The appointment of Ghasemi means that consumers seeking oil price stability can no longer find a sympathetic ear in Vienna. The solution can only be in Washington. President Obama’s decision to release oil form the Strategic Petroleum Reserves was more of a one-time stunt than a sustainable policy. Equally futile is his more recent decision to raise mandatory fuel efficiency standards of new vehicles to 54.5 mpg by 2025. There is nothing wrong with cars that travel more miles per gallon but efficiency alone does nothing to impact the global price of oil as OPEC cuts production in response to static drops in consumer demand.

The U.S. Department of Energy recently claimed that U.S. oil imports declined from 60 percent in 2005 to 50 percent in 2011. But if America truly became less dependent on oil imports, it did not translate into lower price at the pump. To the contrary, the price of a gallon of regular gasoline in 2005 was $2.30. Today it’s nearly $4. In other words, something is wrong with our method. We supposedly did the right thing: we became more fuel efficient. So why are we being rewarded with a penalty of $1.70 per gallon at the pump?

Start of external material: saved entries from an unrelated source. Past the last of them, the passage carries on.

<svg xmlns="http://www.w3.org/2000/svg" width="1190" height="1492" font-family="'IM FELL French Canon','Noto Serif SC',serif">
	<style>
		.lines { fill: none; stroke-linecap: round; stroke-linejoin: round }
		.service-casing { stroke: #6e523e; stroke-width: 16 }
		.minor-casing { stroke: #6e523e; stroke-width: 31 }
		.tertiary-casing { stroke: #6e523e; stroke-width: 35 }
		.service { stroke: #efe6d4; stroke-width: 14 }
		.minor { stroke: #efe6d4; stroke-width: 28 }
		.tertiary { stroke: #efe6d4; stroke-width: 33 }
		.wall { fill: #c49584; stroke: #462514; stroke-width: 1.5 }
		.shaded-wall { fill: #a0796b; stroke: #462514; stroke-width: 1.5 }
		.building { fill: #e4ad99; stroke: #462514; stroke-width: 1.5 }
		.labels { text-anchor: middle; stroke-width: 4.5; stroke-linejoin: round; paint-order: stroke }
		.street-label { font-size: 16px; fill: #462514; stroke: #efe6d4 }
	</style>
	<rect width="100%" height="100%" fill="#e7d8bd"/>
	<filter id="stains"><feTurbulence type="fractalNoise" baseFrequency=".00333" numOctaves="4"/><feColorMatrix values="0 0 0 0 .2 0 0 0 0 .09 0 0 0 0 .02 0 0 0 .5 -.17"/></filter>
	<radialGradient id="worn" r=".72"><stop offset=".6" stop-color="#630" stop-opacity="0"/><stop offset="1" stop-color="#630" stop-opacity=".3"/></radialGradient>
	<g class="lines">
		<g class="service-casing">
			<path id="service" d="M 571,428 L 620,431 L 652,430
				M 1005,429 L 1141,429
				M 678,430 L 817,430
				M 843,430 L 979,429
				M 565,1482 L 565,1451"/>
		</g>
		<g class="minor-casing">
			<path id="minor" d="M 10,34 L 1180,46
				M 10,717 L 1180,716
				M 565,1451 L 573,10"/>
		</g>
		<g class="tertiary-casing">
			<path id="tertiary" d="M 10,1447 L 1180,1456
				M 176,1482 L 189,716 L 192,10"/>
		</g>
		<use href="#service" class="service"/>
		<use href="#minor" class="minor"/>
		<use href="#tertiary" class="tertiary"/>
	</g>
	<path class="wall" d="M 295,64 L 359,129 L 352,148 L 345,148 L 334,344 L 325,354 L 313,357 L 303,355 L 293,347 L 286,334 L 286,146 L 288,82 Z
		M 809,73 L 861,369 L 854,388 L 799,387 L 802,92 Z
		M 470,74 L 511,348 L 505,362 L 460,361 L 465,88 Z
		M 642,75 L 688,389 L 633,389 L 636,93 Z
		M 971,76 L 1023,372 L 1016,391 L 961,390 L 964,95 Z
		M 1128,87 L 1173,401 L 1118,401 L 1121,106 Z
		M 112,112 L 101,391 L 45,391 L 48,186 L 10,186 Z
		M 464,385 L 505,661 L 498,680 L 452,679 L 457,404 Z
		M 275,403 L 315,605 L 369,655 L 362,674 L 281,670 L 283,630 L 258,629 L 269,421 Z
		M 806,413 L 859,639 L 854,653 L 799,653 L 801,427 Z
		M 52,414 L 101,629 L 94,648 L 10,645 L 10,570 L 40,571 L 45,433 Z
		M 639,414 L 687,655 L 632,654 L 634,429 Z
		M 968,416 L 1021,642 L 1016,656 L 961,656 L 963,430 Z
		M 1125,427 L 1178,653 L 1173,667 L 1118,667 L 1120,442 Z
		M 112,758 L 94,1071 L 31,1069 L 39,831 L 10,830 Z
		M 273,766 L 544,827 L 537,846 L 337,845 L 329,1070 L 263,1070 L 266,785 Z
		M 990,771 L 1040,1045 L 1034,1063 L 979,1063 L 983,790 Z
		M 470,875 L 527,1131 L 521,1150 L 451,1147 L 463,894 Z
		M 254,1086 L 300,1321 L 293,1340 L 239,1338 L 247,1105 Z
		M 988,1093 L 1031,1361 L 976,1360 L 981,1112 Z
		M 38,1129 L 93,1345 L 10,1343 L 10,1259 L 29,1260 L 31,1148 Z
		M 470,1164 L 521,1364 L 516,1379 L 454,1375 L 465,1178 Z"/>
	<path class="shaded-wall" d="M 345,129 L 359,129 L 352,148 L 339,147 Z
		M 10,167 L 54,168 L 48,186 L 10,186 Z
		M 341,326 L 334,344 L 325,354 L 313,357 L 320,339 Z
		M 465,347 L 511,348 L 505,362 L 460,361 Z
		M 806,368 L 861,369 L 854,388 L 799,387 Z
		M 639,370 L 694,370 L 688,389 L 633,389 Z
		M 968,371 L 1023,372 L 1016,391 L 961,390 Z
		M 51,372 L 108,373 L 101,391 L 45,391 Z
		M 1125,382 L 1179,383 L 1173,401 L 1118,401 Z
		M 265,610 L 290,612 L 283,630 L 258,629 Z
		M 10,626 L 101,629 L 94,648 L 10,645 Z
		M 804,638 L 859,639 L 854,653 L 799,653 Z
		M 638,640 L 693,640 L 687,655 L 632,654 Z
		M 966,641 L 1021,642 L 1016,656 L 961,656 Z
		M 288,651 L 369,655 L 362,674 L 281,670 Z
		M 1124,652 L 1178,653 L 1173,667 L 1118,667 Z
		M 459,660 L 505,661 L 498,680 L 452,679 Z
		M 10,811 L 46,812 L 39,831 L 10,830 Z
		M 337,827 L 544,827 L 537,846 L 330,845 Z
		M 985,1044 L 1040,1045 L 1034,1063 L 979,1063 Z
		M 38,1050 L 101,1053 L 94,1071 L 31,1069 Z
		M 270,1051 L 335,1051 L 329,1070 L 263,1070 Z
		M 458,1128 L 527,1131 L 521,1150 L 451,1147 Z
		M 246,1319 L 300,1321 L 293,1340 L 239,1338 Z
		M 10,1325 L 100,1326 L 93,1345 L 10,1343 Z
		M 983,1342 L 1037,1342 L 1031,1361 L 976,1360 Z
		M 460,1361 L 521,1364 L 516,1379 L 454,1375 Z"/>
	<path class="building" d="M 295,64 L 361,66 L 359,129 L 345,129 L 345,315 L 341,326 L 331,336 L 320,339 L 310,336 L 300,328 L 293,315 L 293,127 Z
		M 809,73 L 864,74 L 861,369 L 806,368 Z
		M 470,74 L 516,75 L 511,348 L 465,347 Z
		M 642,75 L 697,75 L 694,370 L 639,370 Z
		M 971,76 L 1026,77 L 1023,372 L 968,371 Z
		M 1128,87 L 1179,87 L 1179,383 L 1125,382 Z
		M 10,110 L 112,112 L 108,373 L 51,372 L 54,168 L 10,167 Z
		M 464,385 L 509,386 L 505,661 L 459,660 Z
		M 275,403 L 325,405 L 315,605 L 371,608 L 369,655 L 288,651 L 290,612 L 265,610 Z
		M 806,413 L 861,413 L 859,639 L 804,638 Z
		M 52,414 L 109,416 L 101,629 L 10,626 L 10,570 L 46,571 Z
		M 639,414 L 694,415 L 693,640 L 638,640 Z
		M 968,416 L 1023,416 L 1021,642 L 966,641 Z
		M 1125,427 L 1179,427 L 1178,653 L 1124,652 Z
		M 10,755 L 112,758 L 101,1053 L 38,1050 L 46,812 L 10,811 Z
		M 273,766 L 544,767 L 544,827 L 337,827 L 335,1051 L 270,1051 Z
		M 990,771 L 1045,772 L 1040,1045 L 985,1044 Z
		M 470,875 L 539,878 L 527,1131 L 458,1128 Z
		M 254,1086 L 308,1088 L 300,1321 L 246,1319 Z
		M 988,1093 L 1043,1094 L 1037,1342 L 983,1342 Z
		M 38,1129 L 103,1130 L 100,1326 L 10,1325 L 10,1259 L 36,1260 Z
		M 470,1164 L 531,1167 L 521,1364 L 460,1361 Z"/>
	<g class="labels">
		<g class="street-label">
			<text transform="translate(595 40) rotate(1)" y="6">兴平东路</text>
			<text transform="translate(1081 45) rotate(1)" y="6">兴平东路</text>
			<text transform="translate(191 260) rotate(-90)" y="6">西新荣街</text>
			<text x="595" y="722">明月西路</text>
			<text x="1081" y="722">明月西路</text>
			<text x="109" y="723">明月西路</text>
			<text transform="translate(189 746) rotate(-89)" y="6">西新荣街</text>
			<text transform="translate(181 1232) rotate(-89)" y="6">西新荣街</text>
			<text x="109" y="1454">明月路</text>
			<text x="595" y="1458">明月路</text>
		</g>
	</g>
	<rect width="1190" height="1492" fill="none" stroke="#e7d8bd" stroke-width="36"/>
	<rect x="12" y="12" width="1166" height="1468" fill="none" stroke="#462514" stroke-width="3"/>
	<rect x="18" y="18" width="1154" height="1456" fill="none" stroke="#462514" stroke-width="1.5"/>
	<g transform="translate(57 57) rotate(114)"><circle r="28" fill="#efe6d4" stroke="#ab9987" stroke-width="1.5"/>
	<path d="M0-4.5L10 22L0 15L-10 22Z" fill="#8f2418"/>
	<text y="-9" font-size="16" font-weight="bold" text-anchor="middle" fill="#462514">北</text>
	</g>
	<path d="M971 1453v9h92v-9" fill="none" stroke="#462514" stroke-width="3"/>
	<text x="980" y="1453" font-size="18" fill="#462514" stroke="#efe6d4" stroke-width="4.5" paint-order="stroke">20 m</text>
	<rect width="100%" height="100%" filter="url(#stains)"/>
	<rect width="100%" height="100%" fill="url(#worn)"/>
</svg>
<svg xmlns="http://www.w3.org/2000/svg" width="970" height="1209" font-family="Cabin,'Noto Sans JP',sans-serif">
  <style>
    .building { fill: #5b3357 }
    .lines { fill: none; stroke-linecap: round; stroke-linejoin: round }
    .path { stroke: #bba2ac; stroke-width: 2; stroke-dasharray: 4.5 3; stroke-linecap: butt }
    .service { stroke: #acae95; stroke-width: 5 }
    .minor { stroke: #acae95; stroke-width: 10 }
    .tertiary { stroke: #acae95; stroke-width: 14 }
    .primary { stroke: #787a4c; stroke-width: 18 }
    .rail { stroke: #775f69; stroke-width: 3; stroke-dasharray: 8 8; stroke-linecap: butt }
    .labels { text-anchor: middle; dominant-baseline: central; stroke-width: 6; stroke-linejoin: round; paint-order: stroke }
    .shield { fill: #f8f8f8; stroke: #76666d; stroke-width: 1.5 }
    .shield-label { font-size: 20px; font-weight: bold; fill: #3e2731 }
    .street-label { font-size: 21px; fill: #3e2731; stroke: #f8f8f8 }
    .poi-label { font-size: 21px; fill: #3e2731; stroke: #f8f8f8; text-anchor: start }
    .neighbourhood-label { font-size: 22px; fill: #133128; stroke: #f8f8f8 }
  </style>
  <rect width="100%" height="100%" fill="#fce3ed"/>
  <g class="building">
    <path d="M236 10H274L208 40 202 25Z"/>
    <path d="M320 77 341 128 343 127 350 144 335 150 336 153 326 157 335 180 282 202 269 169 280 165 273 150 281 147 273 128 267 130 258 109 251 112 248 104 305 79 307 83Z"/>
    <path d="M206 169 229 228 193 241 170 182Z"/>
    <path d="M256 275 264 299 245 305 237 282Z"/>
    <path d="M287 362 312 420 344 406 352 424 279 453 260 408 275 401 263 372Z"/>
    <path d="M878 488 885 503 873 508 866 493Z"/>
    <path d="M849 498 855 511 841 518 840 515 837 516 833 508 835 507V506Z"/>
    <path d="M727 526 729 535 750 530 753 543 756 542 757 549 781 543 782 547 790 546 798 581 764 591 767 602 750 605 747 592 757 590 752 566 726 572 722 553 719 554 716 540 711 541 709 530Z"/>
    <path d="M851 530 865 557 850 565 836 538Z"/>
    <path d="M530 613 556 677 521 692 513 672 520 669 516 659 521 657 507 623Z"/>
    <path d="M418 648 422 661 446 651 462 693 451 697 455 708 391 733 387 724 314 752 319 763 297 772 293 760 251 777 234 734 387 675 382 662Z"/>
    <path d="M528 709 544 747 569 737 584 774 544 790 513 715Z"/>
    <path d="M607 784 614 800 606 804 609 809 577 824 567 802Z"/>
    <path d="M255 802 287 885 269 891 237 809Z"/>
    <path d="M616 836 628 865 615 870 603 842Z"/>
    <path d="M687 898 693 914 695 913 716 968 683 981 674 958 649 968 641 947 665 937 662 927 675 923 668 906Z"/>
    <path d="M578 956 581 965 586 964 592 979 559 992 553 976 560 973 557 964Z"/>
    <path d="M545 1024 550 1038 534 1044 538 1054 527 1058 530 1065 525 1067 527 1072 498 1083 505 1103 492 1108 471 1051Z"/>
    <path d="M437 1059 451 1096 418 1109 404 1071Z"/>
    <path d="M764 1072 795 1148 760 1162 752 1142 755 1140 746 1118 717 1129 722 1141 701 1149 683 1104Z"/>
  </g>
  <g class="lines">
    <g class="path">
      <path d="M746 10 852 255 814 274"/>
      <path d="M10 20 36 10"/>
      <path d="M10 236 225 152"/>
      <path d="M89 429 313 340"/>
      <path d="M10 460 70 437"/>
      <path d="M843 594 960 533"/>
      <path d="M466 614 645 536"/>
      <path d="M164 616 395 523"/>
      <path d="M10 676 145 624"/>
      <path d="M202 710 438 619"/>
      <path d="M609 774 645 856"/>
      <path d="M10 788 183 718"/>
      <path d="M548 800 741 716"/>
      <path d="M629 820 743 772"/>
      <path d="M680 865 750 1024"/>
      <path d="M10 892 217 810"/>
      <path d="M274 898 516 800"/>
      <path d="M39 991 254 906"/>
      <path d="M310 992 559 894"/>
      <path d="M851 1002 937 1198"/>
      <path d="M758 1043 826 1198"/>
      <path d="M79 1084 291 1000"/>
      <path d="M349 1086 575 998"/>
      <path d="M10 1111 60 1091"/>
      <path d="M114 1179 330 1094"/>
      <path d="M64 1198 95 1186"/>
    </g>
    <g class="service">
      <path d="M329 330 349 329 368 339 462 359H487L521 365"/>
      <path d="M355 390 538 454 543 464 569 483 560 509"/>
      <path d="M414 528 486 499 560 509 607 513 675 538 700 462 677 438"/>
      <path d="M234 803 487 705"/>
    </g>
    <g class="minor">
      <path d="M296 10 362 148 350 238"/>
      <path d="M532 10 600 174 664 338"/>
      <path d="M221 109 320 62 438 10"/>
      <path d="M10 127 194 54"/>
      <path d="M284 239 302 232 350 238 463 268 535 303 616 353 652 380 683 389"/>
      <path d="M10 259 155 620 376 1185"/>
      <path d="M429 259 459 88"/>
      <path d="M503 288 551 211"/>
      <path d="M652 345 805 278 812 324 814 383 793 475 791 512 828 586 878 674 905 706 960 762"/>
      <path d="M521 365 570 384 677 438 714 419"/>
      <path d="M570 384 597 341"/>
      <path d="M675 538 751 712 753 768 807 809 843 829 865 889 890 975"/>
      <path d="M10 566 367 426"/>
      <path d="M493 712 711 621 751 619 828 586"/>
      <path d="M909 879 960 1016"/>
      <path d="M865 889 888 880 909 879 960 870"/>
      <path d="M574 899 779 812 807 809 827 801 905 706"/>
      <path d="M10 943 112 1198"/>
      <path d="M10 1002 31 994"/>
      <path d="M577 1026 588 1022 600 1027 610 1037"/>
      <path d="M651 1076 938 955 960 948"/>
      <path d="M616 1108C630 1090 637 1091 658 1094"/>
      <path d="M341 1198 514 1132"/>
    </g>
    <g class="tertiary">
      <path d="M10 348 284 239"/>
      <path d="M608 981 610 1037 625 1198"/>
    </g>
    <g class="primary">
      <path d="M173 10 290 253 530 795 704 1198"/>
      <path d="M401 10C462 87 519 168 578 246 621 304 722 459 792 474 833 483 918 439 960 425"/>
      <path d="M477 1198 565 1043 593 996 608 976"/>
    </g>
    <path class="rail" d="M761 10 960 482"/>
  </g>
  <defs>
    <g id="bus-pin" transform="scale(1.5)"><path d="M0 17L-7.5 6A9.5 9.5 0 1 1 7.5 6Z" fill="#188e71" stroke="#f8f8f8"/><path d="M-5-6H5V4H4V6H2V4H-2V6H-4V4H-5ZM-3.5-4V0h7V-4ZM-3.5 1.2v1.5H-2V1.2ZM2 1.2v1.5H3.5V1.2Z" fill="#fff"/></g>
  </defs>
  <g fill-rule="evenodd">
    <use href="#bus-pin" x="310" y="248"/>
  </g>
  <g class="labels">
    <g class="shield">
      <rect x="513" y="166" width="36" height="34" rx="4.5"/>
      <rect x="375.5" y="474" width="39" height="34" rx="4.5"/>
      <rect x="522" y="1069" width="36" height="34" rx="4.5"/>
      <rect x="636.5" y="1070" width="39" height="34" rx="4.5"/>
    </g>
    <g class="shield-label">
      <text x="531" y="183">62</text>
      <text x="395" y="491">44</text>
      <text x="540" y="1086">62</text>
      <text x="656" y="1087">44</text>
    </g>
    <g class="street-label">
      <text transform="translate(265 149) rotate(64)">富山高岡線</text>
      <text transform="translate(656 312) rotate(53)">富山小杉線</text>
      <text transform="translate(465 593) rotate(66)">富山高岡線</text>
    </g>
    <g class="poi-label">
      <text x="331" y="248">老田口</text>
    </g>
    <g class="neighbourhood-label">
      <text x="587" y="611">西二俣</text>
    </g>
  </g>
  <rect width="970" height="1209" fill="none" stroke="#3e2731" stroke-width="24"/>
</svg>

What is wrong is that static demand reduction doesn’t work very well in the face of a cartel that can respond with a static cut in supply.

Outmaneuvering the cartel requires the ability to respond dynamically–on the fly–to price shifts by replacing its product with another good or service. Drivers can’t rapidly change the fuel economy of their vehicles, but, with vehicles that enable fuel competition they could quickly change what fuel their vehicles use.

In the 2005-2011 period the U.S. did very little to address the virtual monopoly of oil over transportation fuel. Over those six years, 85 million new petroleum-only vehicles rolled onto U.S. roads, effectively extending the stranglehold of oil over our economy by two full decades.

Changing this dynamic will require an Open Fuel Standard which would ensure that most new cars sold in the U.S. are warranted to run on at least some subset of non-petroleum fuels, be they liquid, gases, or electricity, in addition to or instead of petroleum based fuels. Liquid fuel flexibility would cost automakers on the order of $100 per vehicle to enable, and opens cars to fuels made from natural gas, coal, or biomass.

As long as our cars block fuel competition, people like Rostam Ghasemi will continue to hold the key to America’s prosperity and security and bad actors such as Iran will become stronger, not weaker.